“Mi si sono aggrovigliate le budella”, risponde Julia Roberts, in Pretty Woman, quando la vecchietta accanto a lei, le chiede se le sia piaciuta l’opera. Ricordiamo Julia, in abito rosso, piangere su “Amami, Alfredo”, senza capire una parola eppure afferrando tutto. La lirica traduce la musica con la musica e aggiunge una specie di universalità dialogica alla sua universalità ancestrale. E’, allora, un paradosso che Così fan tutte o Il cavaliere della rosa siano una riserva indiana per pochi (a volte eletti, più spesso parvenu devoti alla passerella della prima).

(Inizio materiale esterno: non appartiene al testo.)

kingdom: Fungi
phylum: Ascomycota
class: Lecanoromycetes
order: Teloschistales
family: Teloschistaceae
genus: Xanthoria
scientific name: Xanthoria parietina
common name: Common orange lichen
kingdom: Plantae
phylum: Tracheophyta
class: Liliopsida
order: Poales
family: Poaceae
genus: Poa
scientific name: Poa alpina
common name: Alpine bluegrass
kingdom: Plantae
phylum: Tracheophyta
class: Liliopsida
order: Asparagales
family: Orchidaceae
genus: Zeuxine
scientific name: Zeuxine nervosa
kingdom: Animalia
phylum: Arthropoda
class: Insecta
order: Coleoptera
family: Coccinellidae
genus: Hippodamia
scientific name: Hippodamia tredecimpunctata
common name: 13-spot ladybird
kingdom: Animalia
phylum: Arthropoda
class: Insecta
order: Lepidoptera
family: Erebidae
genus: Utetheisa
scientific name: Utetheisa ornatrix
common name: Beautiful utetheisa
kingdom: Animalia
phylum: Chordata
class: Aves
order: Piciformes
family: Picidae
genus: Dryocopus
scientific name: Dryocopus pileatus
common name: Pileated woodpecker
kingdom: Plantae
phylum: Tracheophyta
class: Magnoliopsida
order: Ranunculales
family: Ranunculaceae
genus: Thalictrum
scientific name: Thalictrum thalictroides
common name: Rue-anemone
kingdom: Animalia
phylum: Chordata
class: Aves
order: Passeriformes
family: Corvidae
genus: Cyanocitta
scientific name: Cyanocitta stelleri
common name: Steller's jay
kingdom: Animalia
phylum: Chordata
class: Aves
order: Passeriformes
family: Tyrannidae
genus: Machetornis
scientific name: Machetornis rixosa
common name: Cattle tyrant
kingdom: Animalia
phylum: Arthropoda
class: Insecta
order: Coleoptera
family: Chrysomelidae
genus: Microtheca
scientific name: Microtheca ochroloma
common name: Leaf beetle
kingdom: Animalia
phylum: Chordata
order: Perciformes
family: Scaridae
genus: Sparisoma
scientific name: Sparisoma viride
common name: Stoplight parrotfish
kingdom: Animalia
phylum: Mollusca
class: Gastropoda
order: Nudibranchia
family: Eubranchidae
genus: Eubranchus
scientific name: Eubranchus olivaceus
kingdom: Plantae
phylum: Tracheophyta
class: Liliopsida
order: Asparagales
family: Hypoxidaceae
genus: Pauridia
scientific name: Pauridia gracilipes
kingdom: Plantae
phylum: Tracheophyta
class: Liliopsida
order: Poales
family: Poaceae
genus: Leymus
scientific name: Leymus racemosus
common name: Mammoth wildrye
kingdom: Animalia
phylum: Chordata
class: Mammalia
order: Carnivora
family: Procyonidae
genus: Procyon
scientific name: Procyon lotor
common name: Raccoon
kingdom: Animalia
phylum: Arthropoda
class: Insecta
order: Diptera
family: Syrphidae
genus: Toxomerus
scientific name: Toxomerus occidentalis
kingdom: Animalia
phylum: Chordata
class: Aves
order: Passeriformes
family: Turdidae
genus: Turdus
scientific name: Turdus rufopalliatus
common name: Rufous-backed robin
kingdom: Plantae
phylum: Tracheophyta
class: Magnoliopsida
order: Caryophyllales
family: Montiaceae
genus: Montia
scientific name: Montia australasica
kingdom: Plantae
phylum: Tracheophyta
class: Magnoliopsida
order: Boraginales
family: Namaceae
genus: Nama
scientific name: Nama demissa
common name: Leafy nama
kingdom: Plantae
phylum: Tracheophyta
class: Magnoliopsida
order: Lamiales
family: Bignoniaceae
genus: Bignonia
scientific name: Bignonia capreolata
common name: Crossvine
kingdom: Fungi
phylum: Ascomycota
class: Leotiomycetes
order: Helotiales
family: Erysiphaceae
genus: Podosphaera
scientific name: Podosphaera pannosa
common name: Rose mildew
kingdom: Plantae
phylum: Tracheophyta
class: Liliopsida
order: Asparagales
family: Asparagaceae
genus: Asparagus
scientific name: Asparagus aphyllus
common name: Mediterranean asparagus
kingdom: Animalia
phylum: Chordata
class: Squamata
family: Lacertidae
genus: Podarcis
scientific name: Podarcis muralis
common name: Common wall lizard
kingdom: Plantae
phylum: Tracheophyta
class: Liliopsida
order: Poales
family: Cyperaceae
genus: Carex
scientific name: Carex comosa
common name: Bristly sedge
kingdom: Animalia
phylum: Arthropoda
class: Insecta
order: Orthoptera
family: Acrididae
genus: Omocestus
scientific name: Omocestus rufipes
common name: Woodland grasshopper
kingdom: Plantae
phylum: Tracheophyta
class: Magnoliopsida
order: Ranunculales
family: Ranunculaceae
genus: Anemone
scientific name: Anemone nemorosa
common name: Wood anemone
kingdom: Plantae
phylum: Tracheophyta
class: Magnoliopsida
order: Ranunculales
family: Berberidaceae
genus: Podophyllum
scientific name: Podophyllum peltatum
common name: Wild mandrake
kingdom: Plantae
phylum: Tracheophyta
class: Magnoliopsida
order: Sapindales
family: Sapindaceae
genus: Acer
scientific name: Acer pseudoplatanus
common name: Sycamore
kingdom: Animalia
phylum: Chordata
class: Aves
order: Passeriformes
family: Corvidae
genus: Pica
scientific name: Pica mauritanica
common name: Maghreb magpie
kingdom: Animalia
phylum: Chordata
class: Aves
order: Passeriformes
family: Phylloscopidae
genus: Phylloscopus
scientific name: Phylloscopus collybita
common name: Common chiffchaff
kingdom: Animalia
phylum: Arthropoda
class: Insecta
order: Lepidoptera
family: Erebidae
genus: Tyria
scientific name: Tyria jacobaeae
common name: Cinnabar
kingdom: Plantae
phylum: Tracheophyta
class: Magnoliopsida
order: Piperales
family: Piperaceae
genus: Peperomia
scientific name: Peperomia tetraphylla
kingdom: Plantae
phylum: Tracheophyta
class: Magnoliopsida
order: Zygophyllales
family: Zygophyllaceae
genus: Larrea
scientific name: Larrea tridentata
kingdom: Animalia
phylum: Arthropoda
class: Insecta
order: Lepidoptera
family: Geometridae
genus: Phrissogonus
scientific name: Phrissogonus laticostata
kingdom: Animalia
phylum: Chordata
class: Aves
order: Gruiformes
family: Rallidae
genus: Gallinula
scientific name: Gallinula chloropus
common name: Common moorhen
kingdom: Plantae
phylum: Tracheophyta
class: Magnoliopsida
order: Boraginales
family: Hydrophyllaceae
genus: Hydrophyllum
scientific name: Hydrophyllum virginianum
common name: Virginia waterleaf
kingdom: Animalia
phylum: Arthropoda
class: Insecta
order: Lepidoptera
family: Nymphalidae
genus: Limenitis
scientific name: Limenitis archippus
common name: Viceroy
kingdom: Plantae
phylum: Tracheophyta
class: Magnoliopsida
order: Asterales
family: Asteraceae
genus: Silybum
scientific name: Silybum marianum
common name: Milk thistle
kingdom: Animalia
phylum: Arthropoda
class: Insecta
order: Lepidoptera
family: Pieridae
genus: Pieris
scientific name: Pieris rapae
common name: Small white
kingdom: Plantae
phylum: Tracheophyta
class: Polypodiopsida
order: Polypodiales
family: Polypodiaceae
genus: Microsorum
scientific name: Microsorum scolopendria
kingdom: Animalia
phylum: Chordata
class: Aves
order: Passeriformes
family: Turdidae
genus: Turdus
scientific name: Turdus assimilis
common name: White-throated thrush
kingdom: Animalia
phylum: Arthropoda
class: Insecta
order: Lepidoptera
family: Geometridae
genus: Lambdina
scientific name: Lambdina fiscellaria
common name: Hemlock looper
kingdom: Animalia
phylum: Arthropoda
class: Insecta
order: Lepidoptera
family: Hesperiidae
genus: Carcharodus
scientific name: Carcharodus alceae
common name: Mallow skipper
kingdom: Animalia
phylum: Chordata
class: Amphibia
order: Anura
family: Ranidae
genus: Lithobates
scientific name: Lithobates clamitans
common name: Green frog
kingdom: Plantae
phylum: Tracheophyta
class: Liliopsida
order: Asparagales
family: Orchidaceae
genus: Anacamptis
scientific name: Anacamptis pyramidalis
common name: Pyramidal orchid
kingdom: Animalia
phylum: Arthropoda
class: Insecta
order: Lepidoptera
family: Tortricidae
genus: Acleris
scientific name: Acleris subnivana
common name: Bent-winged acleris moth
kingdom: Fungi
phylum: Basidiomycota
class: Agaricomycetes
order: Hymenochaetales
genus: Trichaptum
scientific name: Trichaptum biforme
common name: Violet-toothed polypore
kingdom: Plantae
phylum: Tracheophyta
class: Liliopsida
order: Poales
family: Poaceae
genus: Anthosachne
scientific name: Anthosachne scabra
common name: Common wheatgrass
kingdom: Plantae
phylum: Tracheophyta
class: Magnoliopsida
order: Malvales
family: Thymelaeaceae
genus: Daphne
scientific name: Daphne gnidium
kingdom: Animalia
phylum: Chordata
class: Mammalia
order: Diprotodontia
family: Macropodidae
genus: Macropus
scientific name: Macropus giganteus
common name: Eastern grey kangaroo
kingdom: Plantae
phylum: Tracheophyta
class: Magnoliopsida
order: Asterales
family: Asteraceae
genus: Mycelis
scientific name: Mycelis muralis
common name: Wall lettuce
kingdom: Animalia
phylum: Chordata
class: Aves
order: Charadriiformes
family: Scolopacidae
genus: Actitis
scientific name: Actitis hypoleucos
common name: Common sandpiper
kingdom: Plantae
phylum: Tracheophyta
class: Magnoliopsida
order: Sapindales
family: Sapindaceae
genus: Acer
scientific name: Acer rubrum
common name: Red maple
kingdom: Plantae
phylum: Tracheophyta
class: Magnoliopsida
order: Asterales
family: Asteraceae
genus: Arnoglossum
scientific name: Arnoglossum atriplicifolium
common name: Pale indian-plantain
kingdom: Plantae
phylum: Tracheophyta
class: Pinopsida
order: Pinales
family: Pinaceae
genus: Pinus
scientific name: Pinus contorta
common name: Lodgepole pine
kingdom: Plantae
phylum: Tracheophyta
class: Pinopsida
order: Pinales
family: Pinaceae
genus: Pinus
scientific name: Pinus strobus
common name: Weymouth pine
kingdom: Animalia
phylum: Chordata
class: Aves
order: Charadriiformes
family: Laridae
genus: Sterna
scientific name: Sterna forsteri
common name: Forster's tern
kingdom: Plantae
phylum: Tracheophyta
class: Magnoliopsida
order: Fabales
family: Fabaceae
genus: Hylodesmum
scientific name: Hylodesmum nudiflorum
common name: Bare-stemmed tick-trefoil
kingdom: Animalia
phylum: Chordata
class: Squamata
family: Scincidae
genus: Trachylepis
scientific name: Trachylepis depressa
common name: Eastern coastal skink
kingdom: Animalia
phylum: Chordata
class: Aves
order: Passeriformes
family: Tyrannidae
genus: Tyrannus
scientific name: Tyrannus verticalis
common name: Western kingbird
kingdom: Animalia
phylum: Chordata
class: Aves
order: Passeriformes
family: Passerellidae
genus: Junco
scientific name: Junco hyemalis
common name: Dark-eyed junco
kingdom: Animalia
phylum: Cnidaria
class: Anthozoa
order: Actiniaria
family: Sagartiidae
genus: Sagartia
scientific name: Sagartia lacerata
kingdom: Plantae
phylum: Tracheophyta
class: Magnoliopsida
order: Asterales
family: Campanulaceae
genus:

Luigi Di Bella, modenese del 1971, compositore, direttore d’orchestra e Korrepetitor mit Dirigierverpflichting (ovvero accompagnatore al pianoforte con obbligo di direzione), che già nel ‘98 veniva definito “un Karajan potenziale”, ci racconta che in Germania, dove lavora abitualmente, le cose sono diverse. Se da noi, che la lirica l’abbiamo inventata, i bambini vengono educati a riconoscersi come eredi di Michelangelo ma non di Donizetti, nella terra che vogliamo immaginare come gelida patria della finanza infelice, l’educazione musicale si fa a scuola, con i manuali – mica con un’ora di pianola a settimana. Nei teatri esistono le Kinderoper, spazi in cui esperti allettano i bambini con l’opera: nell’immaginario dei piccoli tedeschi, per intenderci, Tamino del Flauto Magico convive con i Pokemon. Da noi c’è Allevi, che con i suoi clippini cerca di dimostrare quanto sia pop la musica classica, mentre nelle stazioni austriache passano Bach.
Da noi si costringono scolaresche avvezze a canzoni da suoneria a sorbirsi uno spettacolo all’anno di lirica o sinfonica: un raffazzonato tentativo per corroborare la tesi del “pubblico incivile” (come se il pubblico dovesse educarlo il liquido amniotico).
Esiste, poi, una questione di funzionalità: i teatri teutonici propongono spettacoli quotidiani, sono macchine in continua attività e ciascuno dispone di un ensemble di cantanti solisti stabili. In Italia tutto è appaltato ad agenzie che propongono pacchetti completi, senza che la produzione possa scegliere secondo un criterio qualitativo. La prontezza richiesta a un direttore tedesco è doppia: “cerco quotidianamente di ingrandire il mio repertorio”, dice Di Bella (non essendo affiliato ad agenzie, in Germania un direttore lavora spesso “su chiamata”). Purtroppo, altrettanto ricorsiva e quotidiana è la sua amarezza sul futuro della musica “alta” in Italia, ridotta a impolverarsi sugli ultimi scaffali dei supermercati. Quelli, sì, altissimi.